Last week, while addressing a border security conference in El Paso, Director of National Intelligence Mike McConnell confirmed that about 100 people in the United States are currently subject to court-approved wiretaps. “On the U.S. persons side, it’s 100 or less,” McConnell said. “And then, the foreign side—it’s in the thousands.” The eavesdropping is part of ongoing counter-terrorism investigations. McConnell’s comments were reported in a piece by Joby Warrick in this morning’s Washington Post.
In related news, starting next Monday, U.S. intelligence agencies will begin screening thousands of people who work for charitable organizations that receive funding from the U.S. Agency for International Development (USAID). The move apparently comes in response to a GAO report from 2005, which revealed that six organizations receiving U.S. funding were later determined to have ties to terrorist organizations. From the Post:
The program is described in the notice as the Partner Vetting System. It demands for the first time that nongovernmental organizations file information with the government on each officer, board member and key employee and those associated with an application for AID funds or managing a project when funded.
The information is to include name, address, date and place of birth, citizenship, Social Security and passport numbers, sex, and profession or other employment data. The data collected “will be used to conduct national security screening” to ensure these persons have no connection to entities or individuals “associated with terrorism” or “deemed to be a risk to national security,” according to the notice.
Such screening normally involves sending the data to the FBI and other police and intelligence agencies to see if negative information surfaces.

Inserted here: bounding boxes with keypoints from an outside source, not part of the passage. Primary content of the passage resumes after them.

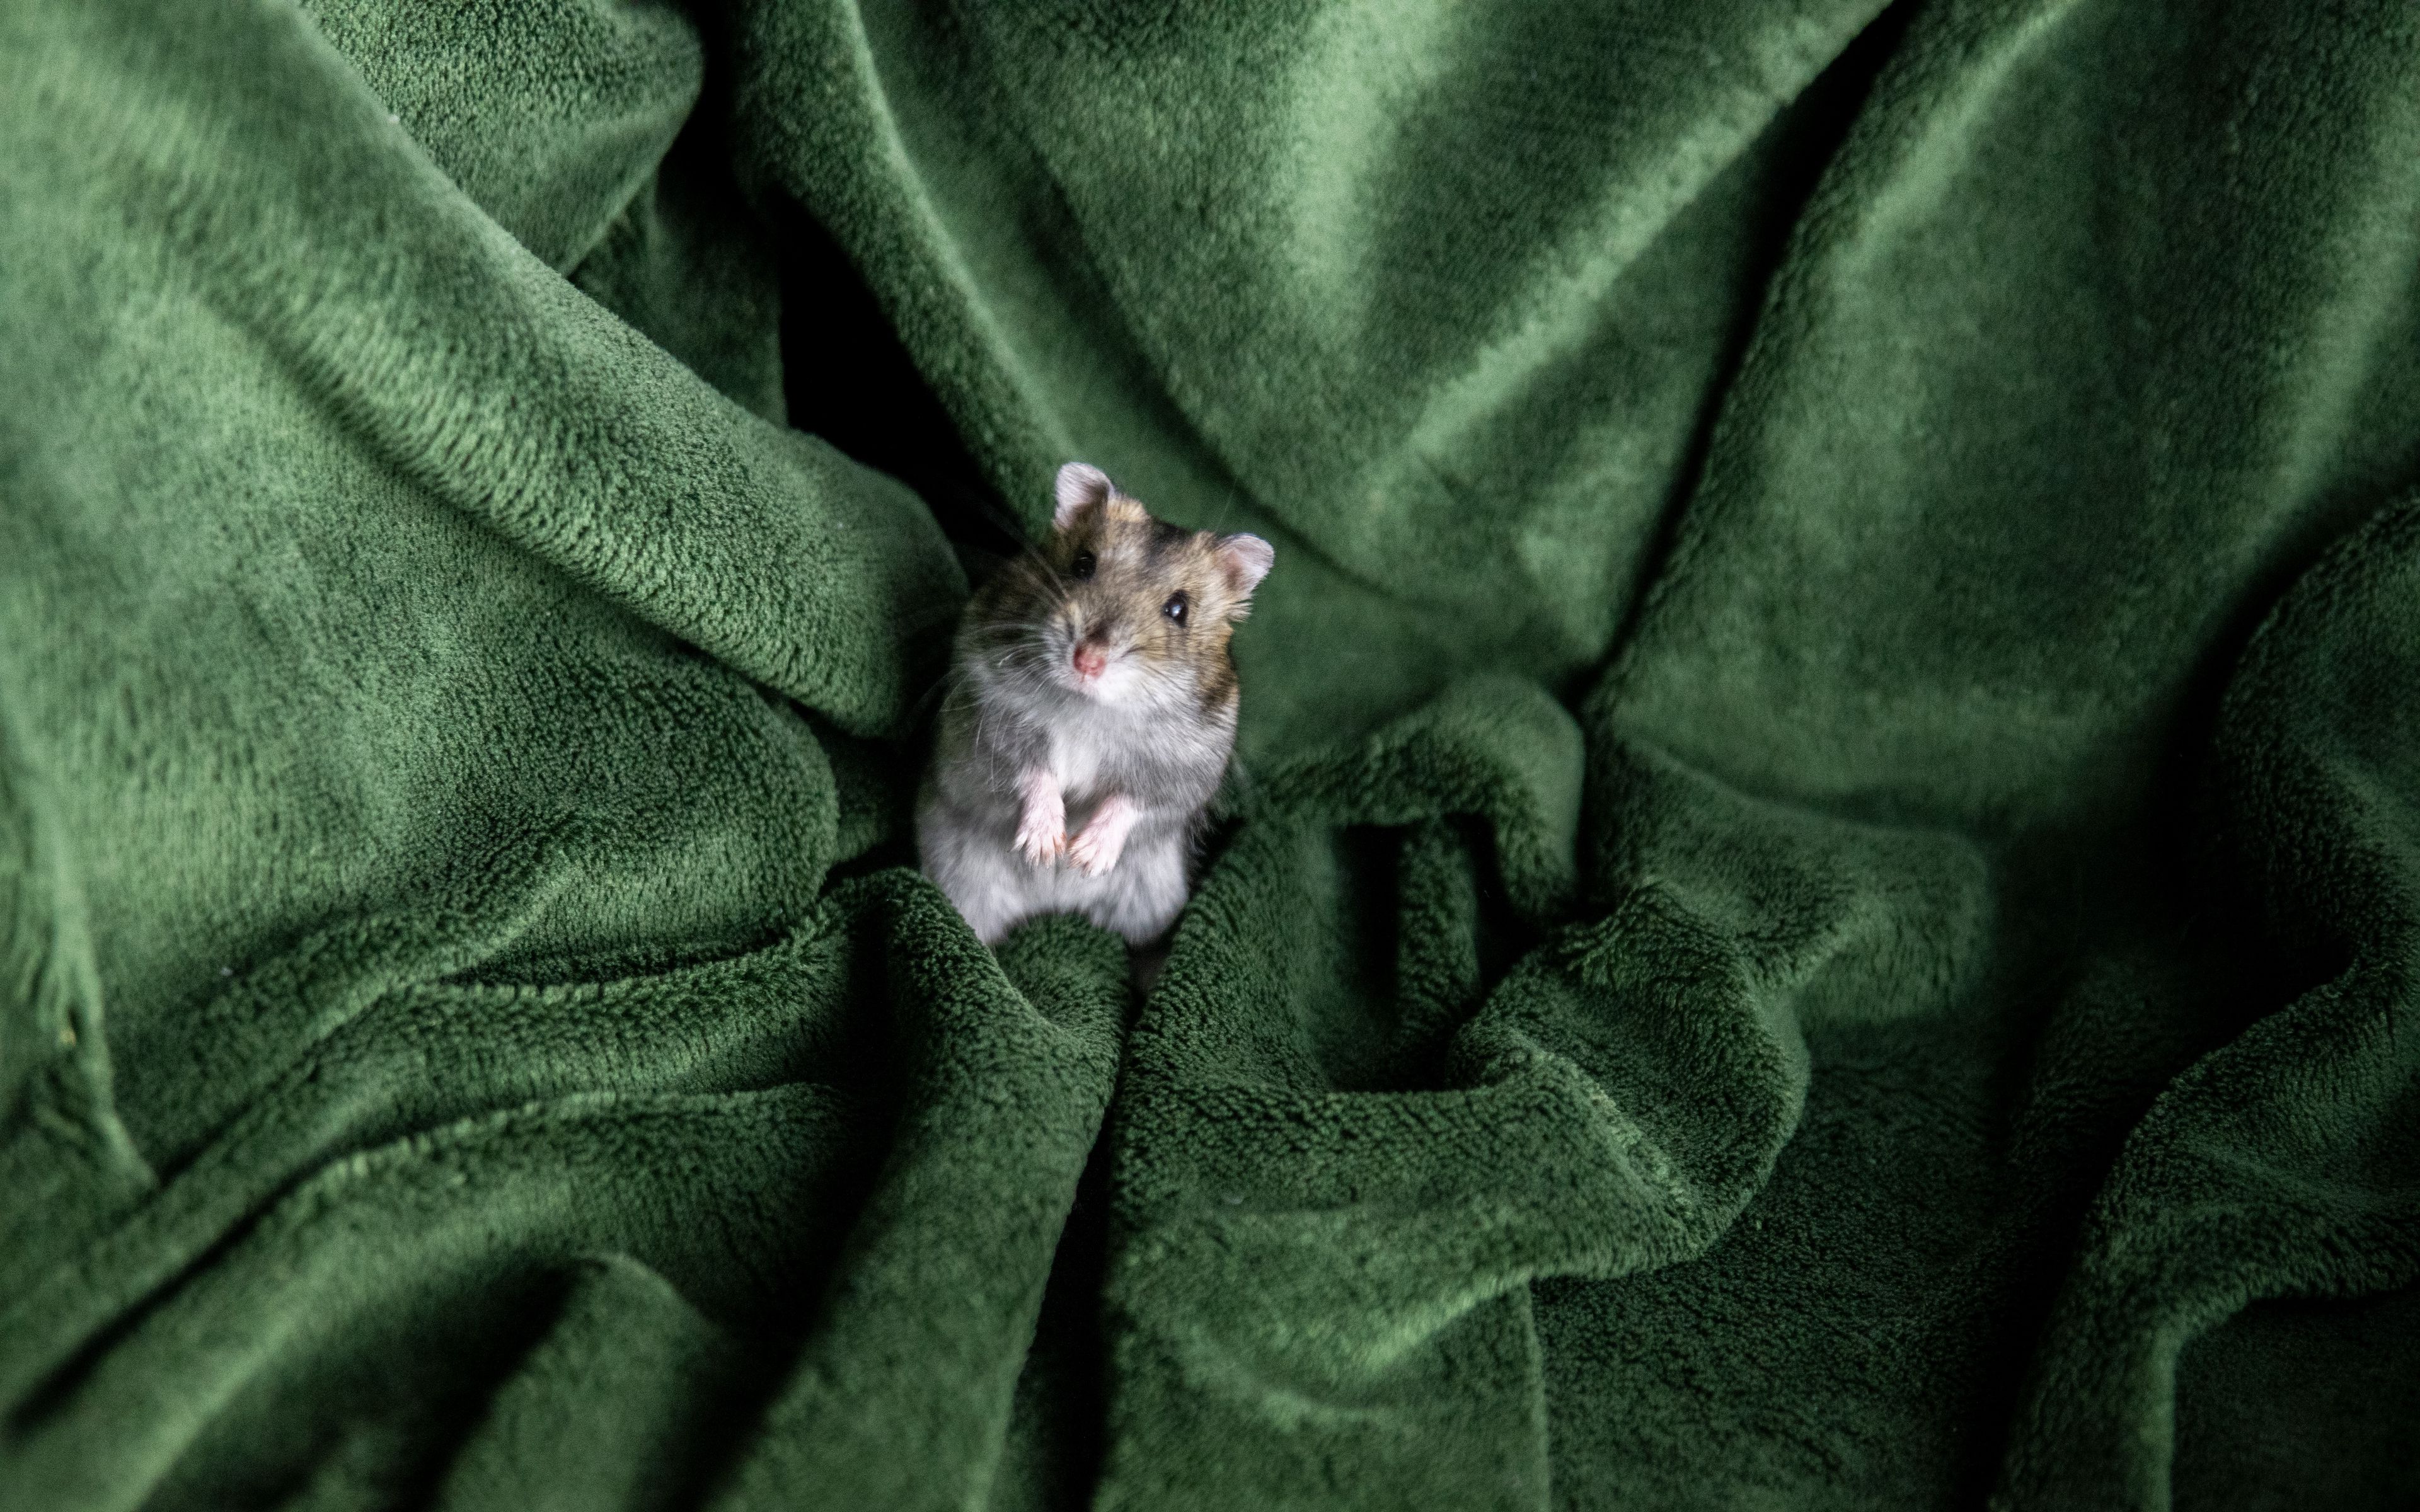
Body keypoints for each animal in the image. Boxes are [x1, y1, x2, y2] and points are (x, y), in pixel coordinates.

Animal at [916, 462, 1274, 947]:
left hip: (1152, 900)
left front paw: (1084, 857)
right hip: (961, 883)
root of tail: (1052, 906)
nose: (1087, 661)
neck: (1089, 709)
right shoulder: (989, 716)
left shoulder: (1187, 766)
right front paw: (1046, 849)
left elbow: (1134, 799)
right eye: (1083, 565)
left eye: (1178, 609)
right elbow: (1032, 770)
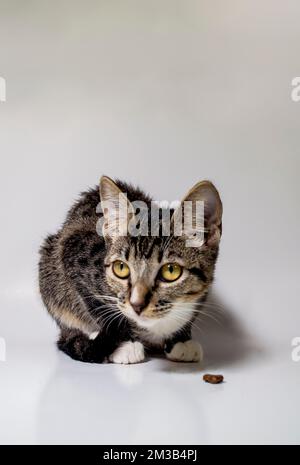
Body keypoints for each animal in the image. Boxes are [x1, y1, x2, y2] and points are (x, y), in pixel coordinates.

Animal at [39, 177, 223, 362]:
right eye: (121, 268)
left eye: (171, 271)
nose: (137, 305)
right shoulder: (75, 256)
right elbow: (99, 306)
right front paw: (124, 344)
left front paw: (181, 340)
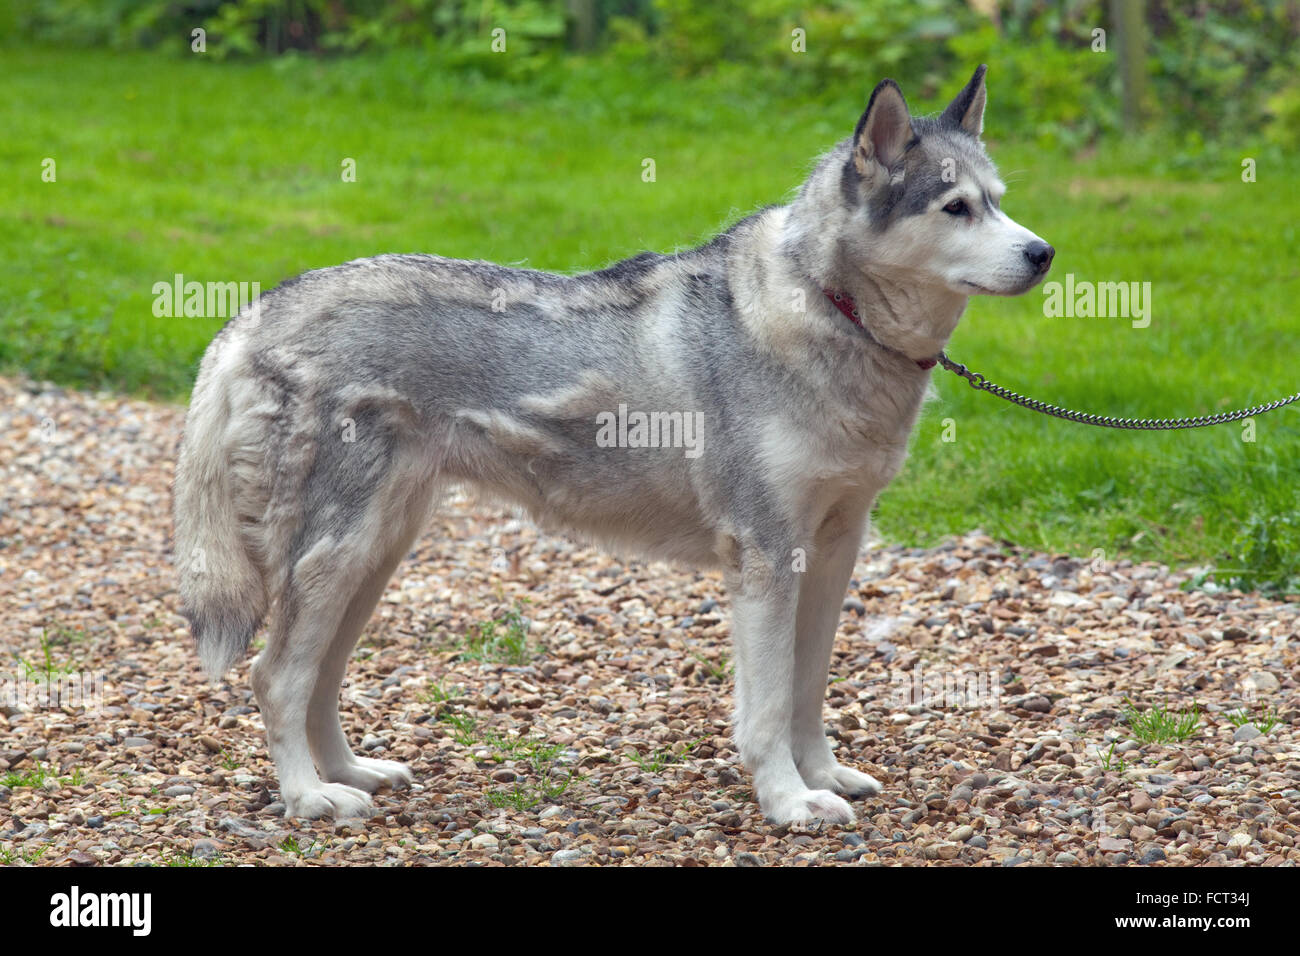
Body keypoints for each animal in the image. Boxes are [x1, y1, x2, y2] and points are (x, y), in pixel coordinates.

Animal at [172, 65, 1050, 822]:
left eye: (1001, 202)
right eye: (956, 208)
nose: (1043, 253)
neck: (827, 306)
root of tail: (254, 313)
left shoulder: (834, 550)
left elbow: (807, 692)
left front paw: (823, 777)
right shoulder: (765, 557)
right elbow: (767, 708)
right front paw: (788, 803)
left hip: (372, 557)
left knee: (319, 678)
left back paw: (351, 773)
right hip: (339, 558)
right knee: (276, 677)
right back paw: (308, 797)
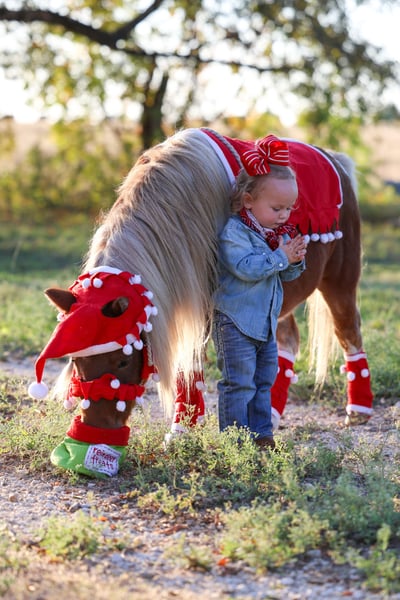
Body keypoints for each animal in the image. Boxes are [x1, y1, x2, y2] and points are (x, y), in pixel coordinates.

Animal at [29, 127, 373, 477]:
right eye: (76, 362)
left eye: (122, 362)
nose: (94, 432)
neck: (178, 213)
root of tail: (336, 160)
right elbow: (190, 366)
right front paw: (184, 430)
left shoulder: (206, 308)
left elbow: (190, 363)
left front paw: (183, 429)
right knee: (288, 340)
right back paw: (273, 416)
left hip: (340, 280)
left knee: (348, 331)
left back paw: (358, 410)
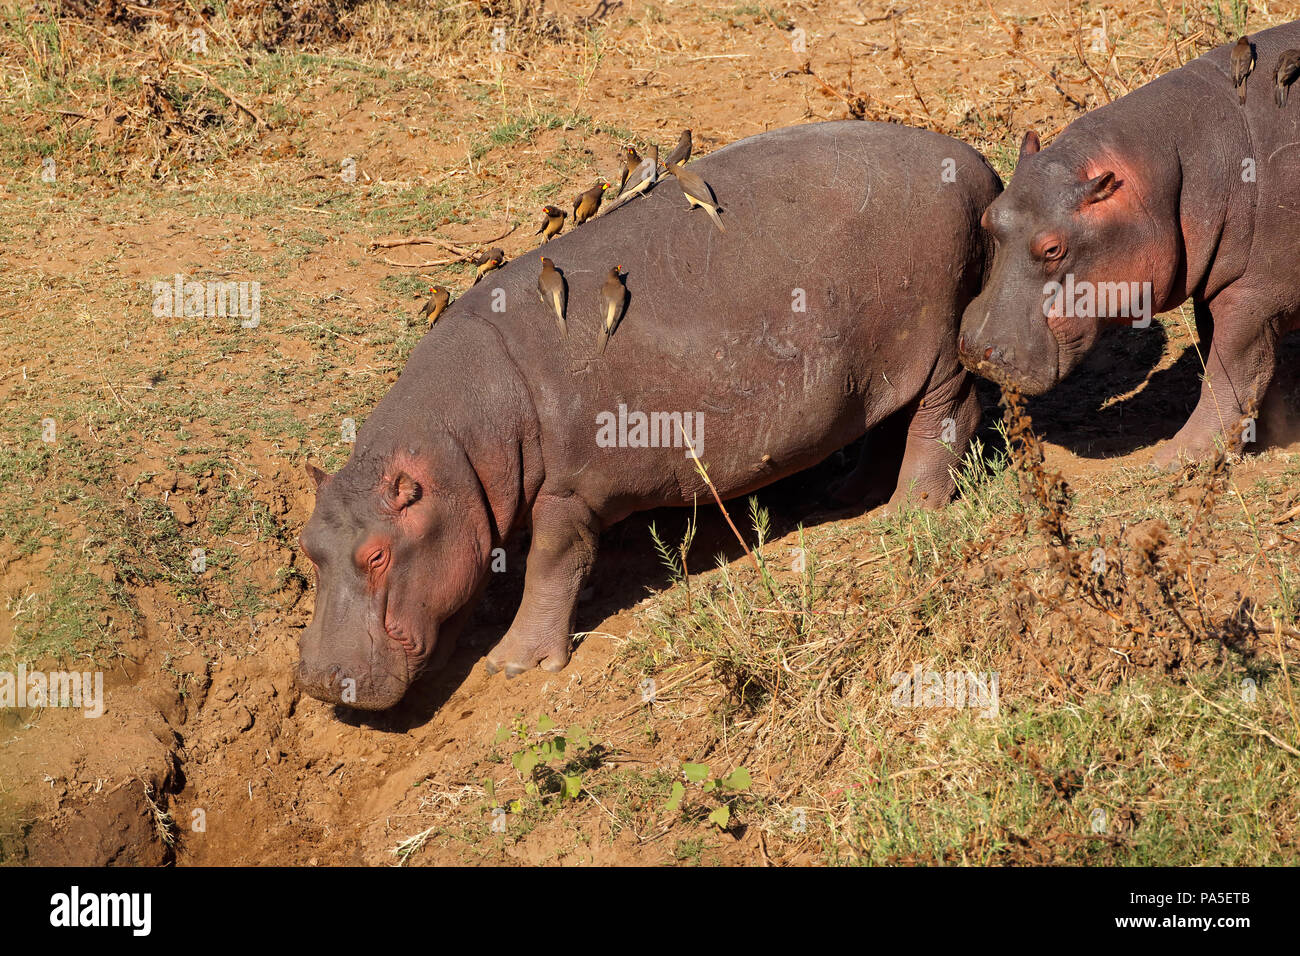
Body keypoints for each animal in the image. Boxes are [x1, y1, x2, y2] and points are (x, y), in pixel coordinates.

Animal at [296, 120, 1001, 710]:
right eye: (308, 547)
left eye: (377, 555)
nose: (319, 681)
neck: (457, 447)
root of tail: (978, 168)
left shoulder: (569, 491)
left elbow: (551, 561)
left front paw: (512, 665)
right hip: (886, 360)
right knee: (888, 421)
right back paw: (842, 496)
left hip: (939, 343)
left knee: (946, 416)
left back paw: (907, 512)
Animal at [958, 21, 1300, 465]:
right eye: (989, 216)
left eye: (1052, 249)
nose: (975, 347)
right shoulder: (1217, 286)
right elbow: (1232, 358)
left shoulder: (1254, 296)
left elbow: (1232, 369)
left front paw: (1176, 460)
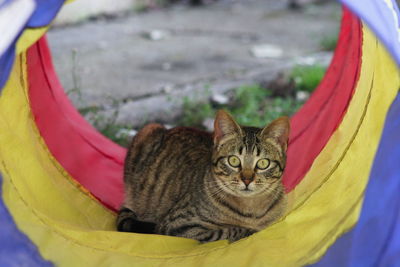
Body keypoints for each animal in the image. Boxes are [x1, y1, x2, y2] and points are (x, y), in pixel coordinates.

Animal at [117, 110, 290, 244]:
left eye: (263, 163)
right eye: (233, 160)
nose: (247, 180)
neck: (251, 210)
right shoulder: (179, 225)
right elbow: (227, 231)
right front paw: (247, 231)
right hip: (147, 130)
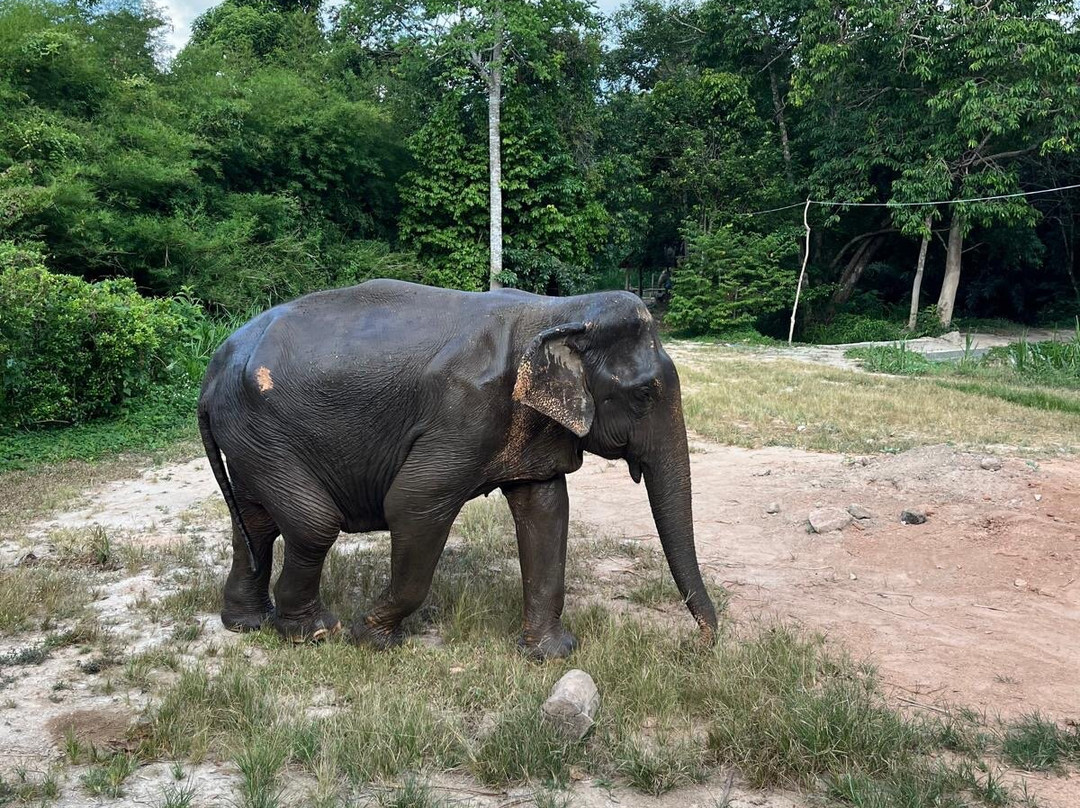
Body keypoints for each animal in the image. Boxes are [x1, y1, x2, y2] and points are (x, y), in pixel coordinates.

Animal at [197, 279, 717, 659]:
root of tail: (214, 366)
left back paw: (247, 624)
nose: (702, 645)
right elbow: (412, 505)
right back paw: (316, 633)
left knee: (257, 524)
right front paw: (372, 637)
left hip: (248, 438)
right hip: (260, 431)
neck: (556, 312)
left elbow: (546, 508)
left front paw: (551, 655)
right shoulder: (464, 413)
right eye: (645, 393)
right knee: (312, 524)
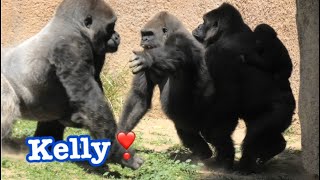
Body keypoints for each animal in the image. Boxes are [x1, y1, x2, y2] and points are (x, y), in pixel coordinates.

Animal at [0, 0, 142, 169]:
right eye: (110, 27)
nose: (117, 36)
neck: (72, 26)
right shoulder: (71, 47)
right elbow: (91, 101)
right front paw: (121, 153)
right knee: (8, 103)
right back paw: (6, 146)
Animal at [118, 11, 240, 163]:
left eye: (149, 34)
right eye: (143, 34)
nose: (144, 39)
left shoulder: (179, 41)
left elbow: (175, 53)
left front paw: (148, 58)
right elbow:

The new system would also require that the groups turn over the individuals’ telephone and fax numbers and e-mail addresses, another indication that those numbers would be checked against data collected as part of a terrorist screening program run by the U.S. intelligence community.
Until now, under an earlier Bush administration initiative, nongovernmental organizations had been required to check their own employees and then certify to AID that they were certain no one was associated with individuals or groups that appeared on applicable governmental terrorist listings.